Q: "Tell me about a time you failed."
Strong STAR answer
"About two years ago I was managing a client account and I missed a key deadline because I underestimated how long the data validation stage would take. The client was understandably frustrated — this was a quarterly report they'd been waiting on. I called them immediately rather than emailing, explained what had happened without making excuses, and gave them a specific new date I was confident I could hit. I then built a buffer into every subsequent project timeline and started flagging risks earlier rather than trying to solve them quietly. The client relationship recovered — they actually gave us a larger contract six months later. But the miss itself was on me and I don't gloss over it."
Q: "Tell me about a time you worked under pressure."
Strong STAR answer
"In my last role, our CTO left suddenly three weeks before a major platform migration. I was the most senior engineer available and the timeline was fixed because of contractual obligations. I immediately broke the project into daily milestones so we could see exactly where we were each morning, brought in two contractors for the most time-consuming elements, and ran daily standups to catch blockers fast. We hit the deadline by two days, which sounds like barely surviving — but given where we started with a third of the technical leadership gone, I was genuinely proud of what the team did. I also learned that I perform better under pressure when I can make the ambiguity visible — a daily milestone board is now something I use on every significant project."
Q: "Tell me about a time you showed initiative."
Strong STAR answer
"I was doing customer support at my previous company and I kept getting the same three questions in different forms every week.

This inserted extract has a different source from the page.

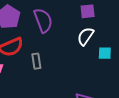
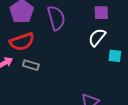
gray rectangle: (36, 61) -> (31, 65), moved, turned -70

None of them were in the FAQ — they were about edge cases in our billing system. Rather than just answering them one by one forever, I wrote up a short internal doc explaining the logic behind the billing rules, shared it with the team, and proposed we add a condensed version to the help centre. My manager approved it in a day. Support tickets for those three categories dropped by around 60% over the next month. It took me maybe two hours of effort. I mention it not because it was a huge project but because it's the kind of thing I find myself doing regularly — I'm uncomfortable with persistent friction that has an easy fix."
Q: "Tell me about a time you influenced without authority."
Strong STAR answer
"I wanted our engineering team to adopt a code review standard that the team had resisted before. Rather than lobbying my manager, I ran a small experiment: I spent two sprints doing thorough code reviews on my own PRs with detailed comments, and then at the next retrospective I showed the data — the features reviewed that way had a 70% lower bug rate in the following month. People respond to evidence more than to proposals, and once the pattern was visible, the team voted to formalise the practice. I wasn't the most senior person in that room by any stretch. But the data did the convincing."
One More Thing: The Follow-Through
The Result section is where most people get vague. "It went well" is not a result. "The project landed" is not a result. Push yourself to answer: What measurably changed? What did you learn that you've applied since? What would you do differently?
Interviewers ask behavioral questions because they believe past behaviour predicts future behaviour. The follow-through — what you learned and how you changed — is the part that signals growth and self-awareness. Don't skip it.